Transcreva fielmente, da listagem abaixo, as linhas que vão da que contém "arasında ne kadar fark olduğunda streynerin" até a que contém "Gemilerin baş taraflarında bulunan ve demirin", ambas incluídas.

> _Dados armazenados_
>>>

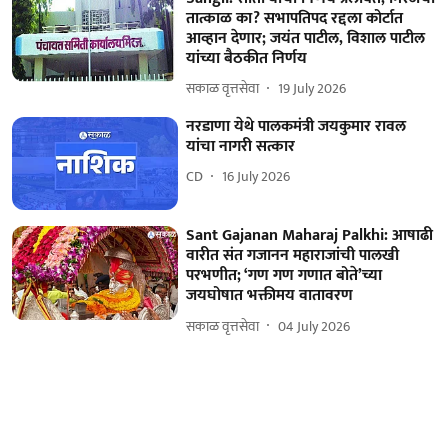
तात्काळ का? सभापतिपद रद्दला कोर्टात
आव्हान देणार; जयंत पाटील, विशाल पाटील
यांच्या बैठकीत निर्णय
सकाळ वृत्तसेवा
19 July 2026
नरडाणा येथे पालकमंत्री जयकुमार रावल
यांचा नागरी सत्कार
CD
16 July 2026
Sant Gajanan Maharaj Palkhi: आषाढी
वारीत संत गजानन महाराजांची पालखी
परभणीत; ‘गण गण गणात बोते’च्या
जयघोषात भक्तीमय वातावरण
सकाळ वृत्तसेवा
04 July 2026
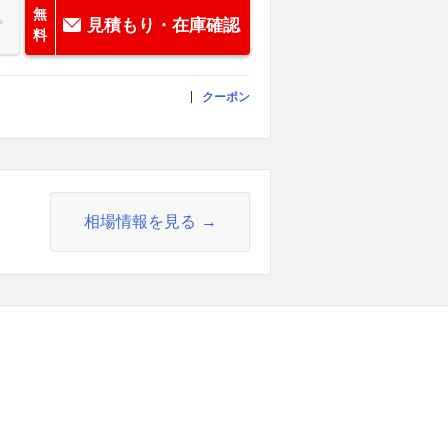
無
見積もり・在庫確認
料
クーポン
相場情報を見る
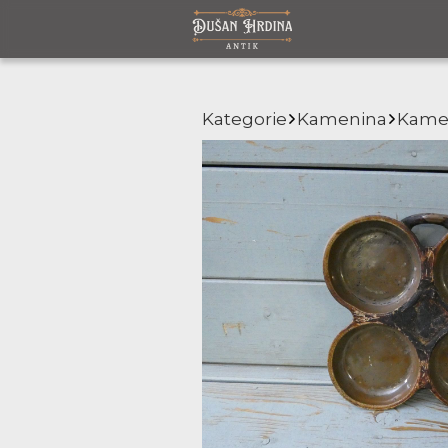
Kategorie
Kamenina
Kamen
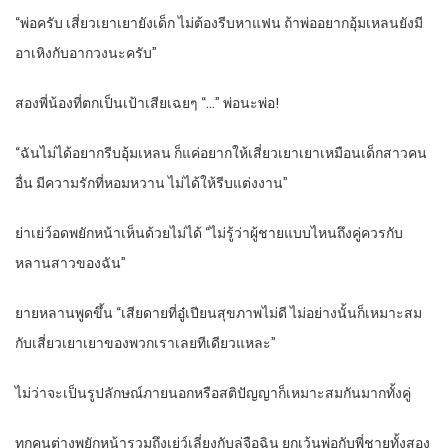
“พ่อครับ เสี่ยวเยาเยายังเด็ก ไม่ต้องรีบหาแฟน ถ้าพ่ออยากอุ้มเหลนยังมี
อาเหิงกับอากวงนะครับ”
สองพี่น้องที่ตกเป็นเป้าเสียเฉยๆ “…” พ่อนะพ่อ!
“ฉันไม่ได้อยากรีบอุ้มเหลน ก็แค่อยากให้เสี่ยวเยาเยาเหมือนเด็กสาวคน
อื่น มีความรักที่หอมหวาน ไม่ได้ให้รีบแต่งงาน”
ย่าเย่ว์อดพยักหน้าเห็นด้วยไม่ได้ “ไม่รู้ว่าผู้ชายแบบไหนถึงคู่ควรกับ
หลานสาวของฉัน”
ยายหลานพูดขึ้น “เสียดายที่อู๋เปียนสุขภาพไม่ดี ไม่อย่างนั้นก็เหมาะสม
กับเสี่ยวเยาเยาของพวกเราเลยทีเดียวแหละ”
ไม่ว่าจะเป็นรูปลักษณ์ภายนอกหรือสติปัญญาก็เหมาะสมกันมากทั้งคู่
ทุกคนต่างพยักหน้ารวมถึงเย่ว์เลี่ยงกับลู่จือฉิน ยกเว้นพ่อกับพี่ชายทั้งสอง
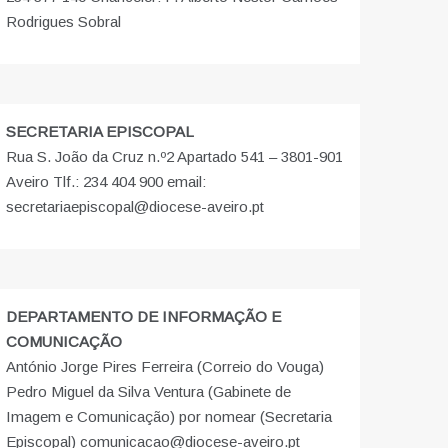
Rodrigues Sobral
SECRETARIA EPISCOPAL
Rua S. João da Cruz n.º2 Apartado 541 – 3801-901
Aveiro Tlf.: 234 404 900 email:
secretariaepiscopal@diocese-aveiro.pt
DEPARTAMENTO DE INFORMAÇÃO E
COMUNICAÇÃO
António Jorge Pires Ferreira (Correio do Vouga)
Pedro Miguel da Silva Ventura (Gabinete de
Imagem e Comunicação) por nomear (Secretaria
Episcopal) comunicacao@diocese-aveiro.pt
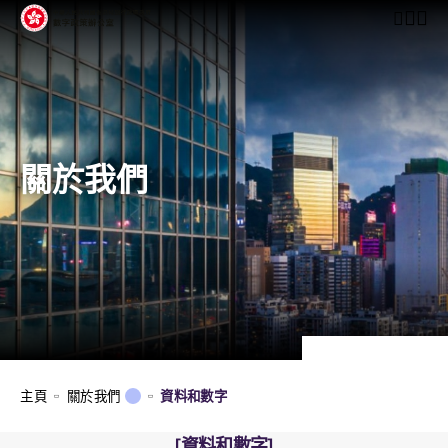
開啟行動
關於我們
主頁
關於我們
資料和數字
資料和數字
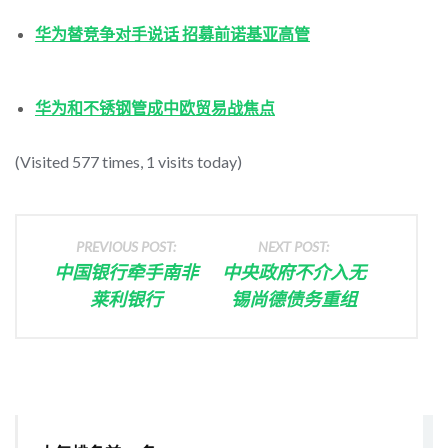
华为替竞争对手说话 招募前诺基亚高管
华为和不锈钢管成中欧贸易战焦点
(Visited 577 times, 1 visits today)
PREVIOUS POST:
NEXT POST:
中国银行牵手南非
中央政府不介入无
莱利银行
锡尚德债务重组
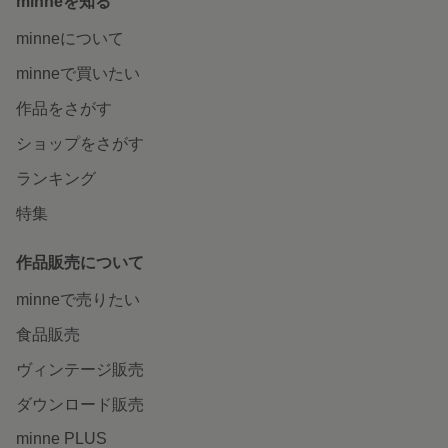
minneを知る
minneについて
minneで買いたい
作品をさがす
ショップをさがす
ランキング
特集
作品販売について
minneで売りたい
食品販売
ヴィンテージ販売
ダウンロード販売
minne PLUS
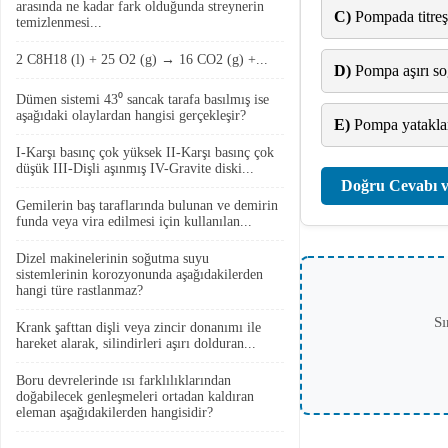
arasında ne kadar fark olduğunda streynerin
C)
Pompada titreş
temizlenmesi...
2 C8H18 (l) + 25 O2 (g) → 16 CO2 (g) +...
D)
Pompa aşırı so
Dümen sistemi 43⁰ sancak tarafa basılmış ise
aşağıdaki olaylardan hangisi gerçekleşir?
E)
Pompa yataklar
I-Karşı basınç çok yüksek II-Karşı basınç çok
düşük III-Dişli aşınmış IV-Gravite diski...
Doğru Cevabı v
Gemilerin baş taraflarında bulunan ve demirin
funda veya vira edilmesi için kullanılan...
Dizel makinelerinin soğutma suyu
sistemlerinin korozyonunda aşağıdakilerden
hangi türe rastlanmaz?
Sı
Krank şafttan dişli veya zincir donanımı ile
hareket alarak, silindirleri aşırı dolduran...
Boru devrelerinde ısı farklılıklarından
doğabilecek genleşmeleri ortadan kaldıran
eleman aşağıdakilerden hangisidir?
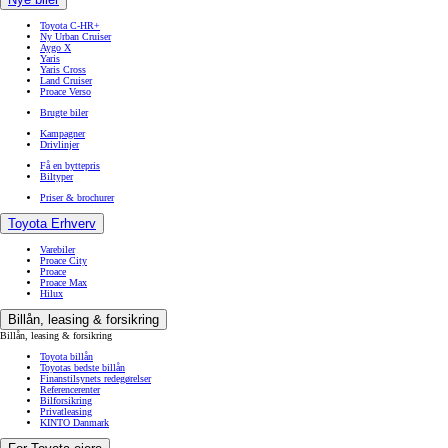
Toyota C-HR+
Ny Urban Cruiser
Aygo X
Yaris
Yaris Cross
Land Cruiser
Proace Verso
Brugte biler
Kampagner
Drivlinjer
Få en byttepris
Biltyper
Priser & brochurer
Toyota Erhverv
Varebiler
Proace City
Proace
Proace Max
Hilux
Billån, leasing & forsikring
Billån, leasing & forsikring
Toyota billån
Toyotas bedste billån
Finanstilsynets redegørelser
Referencerenter
Bilforsikring
Privatleasing
KINTO Danmark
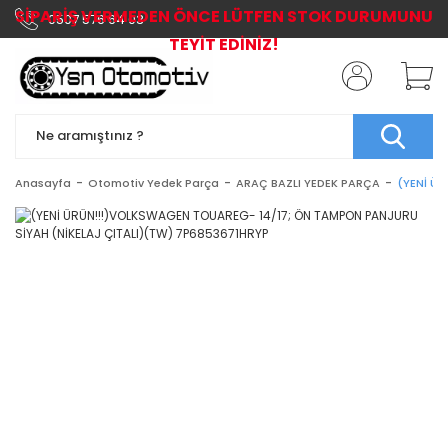
SİPARİŞ VERMEDEN ÖNCE LÜTFEN STOK DURUMUNU
0507 576 64 03
TEYİT EDİNİZ!
Anasayfa
Otomotiv Yedek Parça
ARAÇ BAZLI YEDEK PARÇA
(YENİ Ü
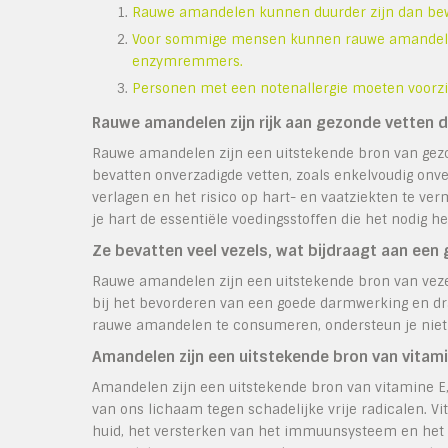
Rauwe amandelen kunnen duurder zijn dan bew
Voor sommige mensen kunnen rauwe amandelen 
enzymremmers.
Personen met een notenallergie moeten voorzi
Rauwe amandelen zijn rijk aan gezonde vetten di
Rauwe amandelen zijn een uitstekende bron van gezon
bevatten onverzadigde vetten, zoals enkelvoudig onv
verlagen en het risico op hart- en vaatziekten te v
je hart de essentiële voedingsstoffen die het nodig h
Ze bevatten veel vezels, wat bijdraagt aan een 
Rauwe amandelen zijn een uitstekende bron van vezels
bij het bevorderen van een goede darmwerking en dra
rauwe amandelen te consumeren, ondersteun je niet a
Amandelen zijn een uitstekende bron van vitamin
Amandelen zijn een uitstekende bron van vitamine E,
van ons lichaam tegen schadelijke vrije radicalen. V
huid, het versterken van het immuunsysteem en het 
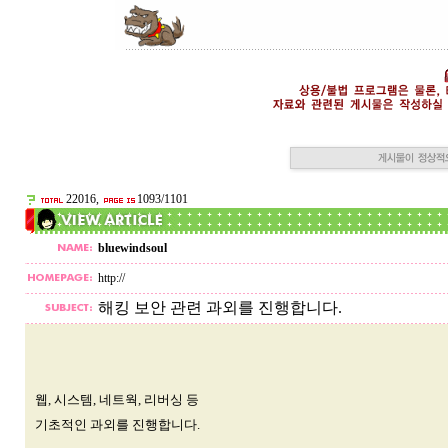
22016,
1093/1101
bluewindsoul
http://
해킹 보안 관련 과외를 진행합니다.
웹, 시스템, 네트웍, 리버싱 등
기초적인 과외를 진행합니다.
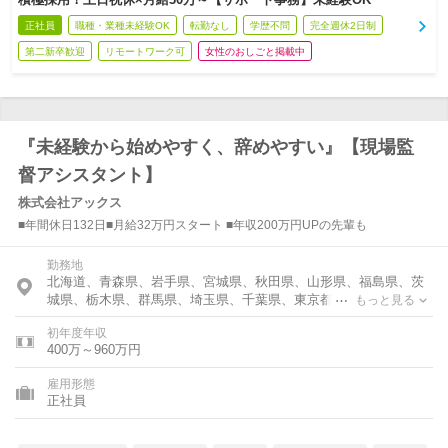
正社員
職種・業種未経験OK
転勤なし
学歴不問
完全週休2日制
第二新卒歓迎
リモートワーク可
女性のおしごと掲載中
『未経験から始めやすく、辞めやすい』【現場監
督アシスタント】
株式会社アックス
■年間休日132日■月給32万円スタート ■年収200万円UPの先輩も
勤務地
北海道、青森県、岩手県、宮城県、秋田県、山形県、福島県、茨
城県、栃木県、群馬県、埼玉県、千葉県、東京都、神奈川県、富
もっと見る
山県、石川県、福井県、新潟県、山梨県、長野県、岐阜県、静岡
初年度年収
県、愛知県、三重県、滋賀県、京都府、大阪府、兵庫県、奈良
400万～960万円
県、和歌山県、鳥取県、島根県、岡山県、広島県、山口県、徳島
県、香川県、愛媛県、高知県、福岡県、佐賀県、長崎県、熊本
雇用形態
県、大分県、宮崎県、鹿児島県、沖縄県
正社員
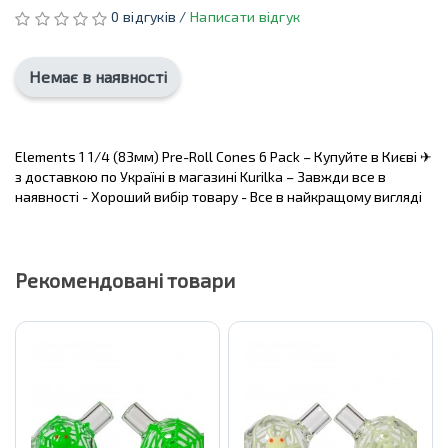
0 відгуків /
Написати відгук
Немає в наявності
Elements 1 1/4 (83мм) Pre-Roll Cones 6 Pack – Купуйте в Києві ✈
з доставкою по Україні в магазині Kurilka – Завжди все в
наявності - Хороший вибір товару - Все в найкращому вигляді
Рекомендовані товари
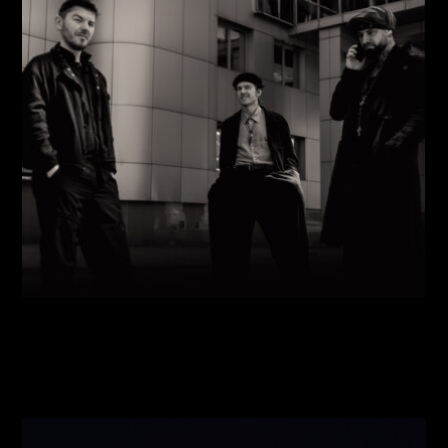
Виконавці:
Павло Литвиненко
(
Рояль
,
)
/
Денис
Дудко
(
Бас
,
)
/
Олександр Люлякін
(
Барабани
,
)
/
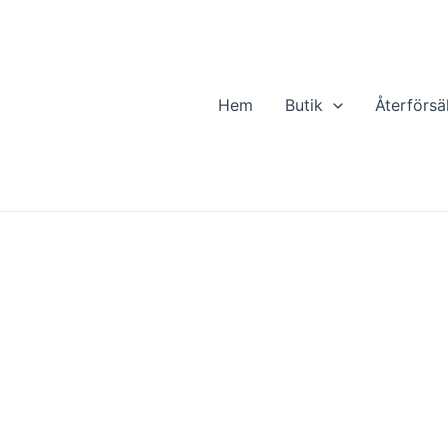
Hem
Butik
Återförsä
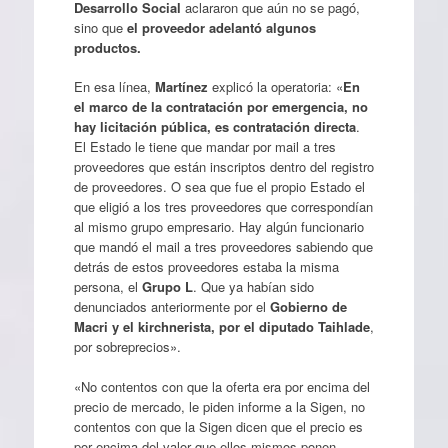
Desarrollo Social
aclararon que aún no se pagó,
sino que
el proveedor adelantó algunos
productos.
En esa línea,
Martínez
explicó la operatoria: «
En
el marco de la contratación por emergencia, no
hay licitación pública, es contratación directa
.
El Estado le tiene que mandar por mail a tres
proveedores que están inscriptos dentro del registro
de proveedores. O sea que fue el propio Estado el
que eligió a los tres proveedores que correspondían
al mismo grupo empresario. Hay algún funcionario
que mandó el mail a tres proveedores sabiendo que
detrás de estos proveedores estaba la misma
persona, el
Grupo L
. Que ya habían sido
denunciados anteriormente por el
Gobierno de
Macri y el kirchnerista, por el diputado Taihlade
,
por sobreprecios».
«No contentos con que la oferta era por encima del
precio de mercado, le piden informe a la Sigen, no
contentos con que la Sigen dicen que el precio es
por encima del valor que ellos mismos ponen,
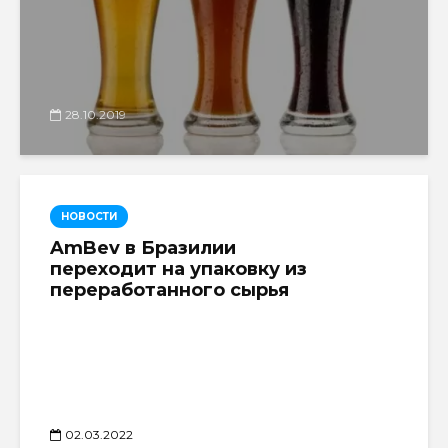
28.10.2019
НОВОСТИ
AmBev в Бразилии
переходит на упаковку из
переработанного сырья
02.03.2022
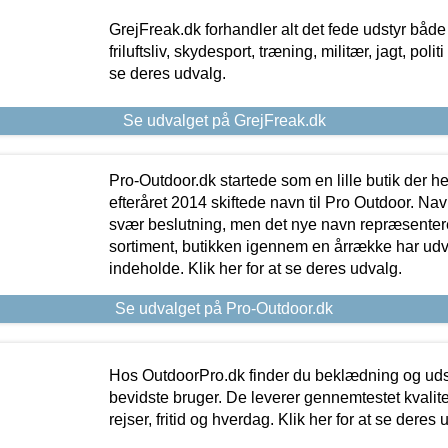
GrejFreak.dk forhandler alt det fede udstyr både t
friluftsliv, skydesport, træning, militær, jagt, politi
se deres udvalg.
Se udvalget på GrejFreak.dk
Pro-Outdoor.dk startede som en lille butik der he
efteråret 2014 skiftede navn til Pro Outdoor. Nav
svær beslutning, men det nye navn repræsentere
sortiment, butikken igennem en årrække har udvid
indeholde. Klik her for at se deres udvalg.
Se udvalget på Pro-Outdoor.dk
Hos OutdoorPro.dk finder du beklædning og udsty
bevidste bruger. De leverer gennemtestet kvalitetsu
rejser, fritid og hverdag. Klik her for at se deres 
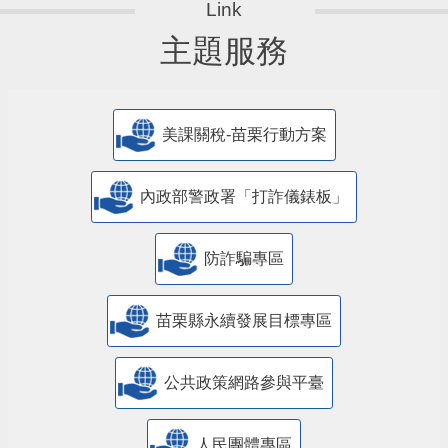
主題服務
美課關稅-苗栗行動方案
內政部警政署「打詐儀錶板」
防詐騙專區
苗栗縣永續發展目標專區
公共政策網路參與平臺
人民團體專區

<<<

> _Resposta ao exercício_
arasında ne kadar fark olduğunda streynerin
C)
Pompada titreş
temizlenmesi...
2 C8H18 (l) + 25 O2 (g) → 16 CO2 (g) +...
D)
Pompa aşırı so
Dümen sistemi 43⁰ sancak tarafa basılmış ise
aşağıdaki olaylardan hangisi gerçekleşir?
E)
Pompa yataklar
I-Karşı basınç çok yüksek II-Karşı basınç çok
düşük III-Dişli aşınmış IV-Gravite diski...
Doğru Cevabı v
Gemilerin baş taraflarında bulunan ve demirin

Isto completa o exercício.